Researchers continue to analyze the VPNFilter attack and they have discovered new capabilities and determined that the threat targets a larger number of devices than initially believed.

Cisco Talos’ initial report on VPNFilter said the threat targeted 16 routers and network-attached storage (NAS) devices from Linksys, MikroTik, Netgear, TP-Link and QNAP. It turns out that not only is the malware capable of hacking more device models from these vendors, it can also take control of products from ASUS, D-Link, Huawei, Ubiquiti, UPVEL, and ZTE.

Talos now lists a total of more than 50 impacted devices. While researchers have identified a sample targeting UPVEL products, they have not been able to determine exactly which models are affected.

Experts have also found a new stage 3 endpoint exploitation module that injects malicious content into traffic as it passes through a compromised network device.

The new module, dubbed “ssler,” provides data exfiltration and JavaScript injection capabilities by intercepting traffic going to port 80. Attackers can control which websites are targeted and where the stolen data is stored.
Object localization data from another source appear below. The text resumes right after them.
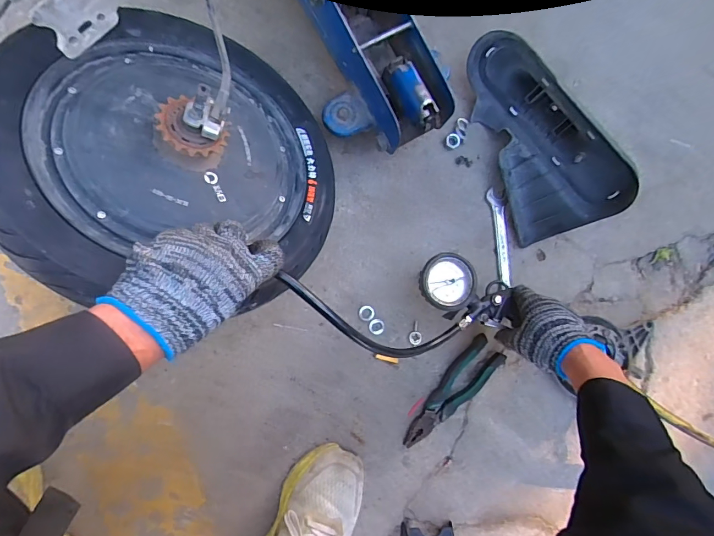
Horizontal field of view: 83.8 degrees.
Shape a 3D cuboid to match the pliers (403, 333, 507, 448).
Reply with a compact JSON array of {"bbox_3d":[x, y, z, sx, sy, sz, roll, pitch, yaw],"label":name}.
[{"bbox_3d":[0.147,0.195,0.600,0.061,0.026,0.195,42,84,-6],"label":"pliers"}]

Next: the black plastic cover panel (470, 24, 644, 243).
[{"bbox_3d":[0.263,-0.193,0.562,0.162,0.055,0.296,-19,94,28],"label":"black plastic cover panel"}]

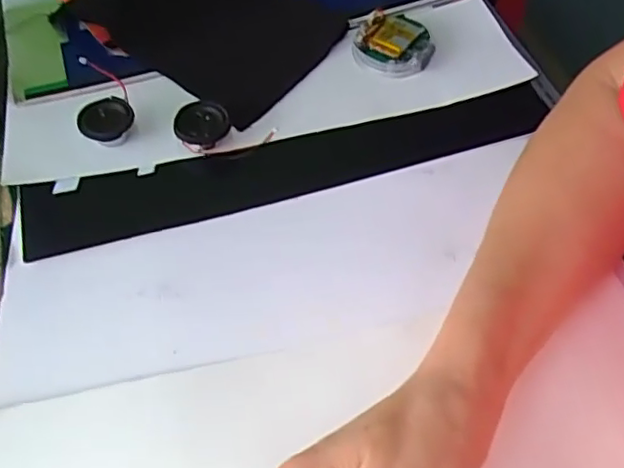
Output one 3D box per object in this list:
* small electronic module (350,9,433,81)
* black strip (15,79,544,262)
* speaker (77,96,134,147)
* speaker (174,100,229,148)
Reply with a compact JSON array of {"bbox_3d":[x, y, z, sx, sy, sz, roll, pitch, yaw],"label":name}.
[{"bbox_3d":[0.060,-0.139,0.443,0.055,0.016,0.052,22,61,15],"label":"small electronic module"},{"bbox_3d":[-0.011,-0.049,0.393,0.344,0.009,0.057,-14,58,-8],"label":"black strip"},{"bbox_3d":[-0.138,-0.075,0.406,0.035,0.017,0.034,-1,57,1],"label":"speaker"},{"bbox_3d":[-0.073,-0.071,0.403,0.034,0.020,0.035,-1,57,1],"label":"speaker"}]

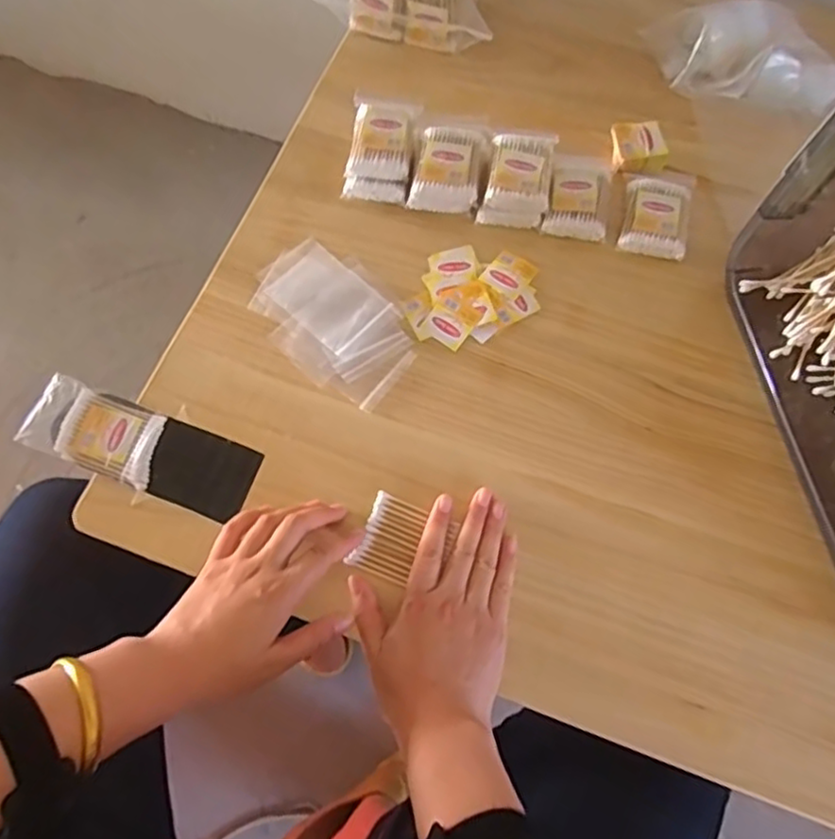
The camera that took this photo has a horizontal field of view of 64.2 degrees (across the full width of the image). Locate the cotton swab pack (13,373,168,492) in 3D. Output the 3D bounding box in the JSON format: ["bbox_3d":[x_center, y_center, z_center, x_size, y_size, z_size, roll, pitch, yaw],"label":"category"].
[{"bbox_3d":[-0.258,0.008,0.536,0.107,0.013,0.062,20,69,7],"label":"cotton swab pack"}]

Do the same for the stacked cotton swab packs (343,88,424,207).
[{"bbox_3d":[-0.034,-0.257,0.626,0.059,0.032,0.100,8,68,2],"label":"stacked cotton swab packs"}]

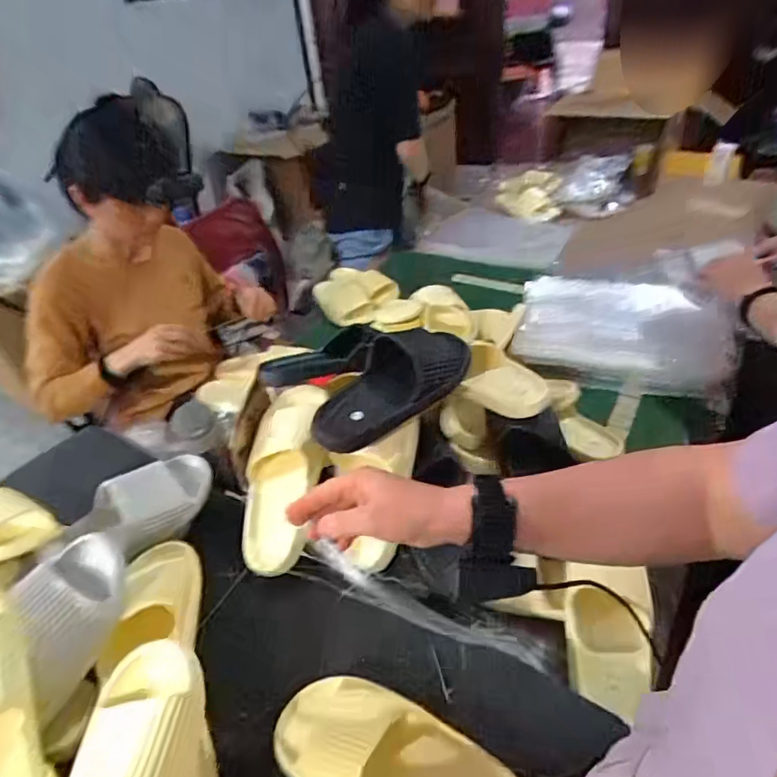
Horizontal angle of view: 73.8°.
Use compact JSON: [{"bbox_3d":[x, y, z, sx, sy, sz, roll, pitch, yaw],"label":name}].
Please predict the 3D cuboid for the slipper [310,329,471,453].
[{"bbox_3d":[0.014,-0.017,0.708,0.272,0.077,0.095,-32,44,-27],"label":"slipper"}]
“With this new finding, we can confirm that the threat goes beyond what the actor could do on the network device itself, and extends the threat into the networks that a compromised network device supports,” Talos explained.

Another new stage 3 module discovered after the initial analysis, dubbed “distr,” allows stage 2 modules to remove the malware from a device and then make that device unusable.

One interesting capability of VPNFilter is to monitor the network for communications over the Modbus SCADA protocol. Talos has conducted further analysis of this sniffer and published additional details.

When it was discovered, the VPNFilter botnet had ensnared roughly 500,000 devices across 54 countries. However, experts believe the main target is Ukraine and, along with U.S. authorities, attributed the threat to Russia, specifically the group known as Sofacy, with possible involvement of the actor tracked as Sandworm.

The FBI has managed to disrupt the botnet by seizing one of its domains, but researchers noticed that the attackers have not given up and continue to target routers in Ukraine.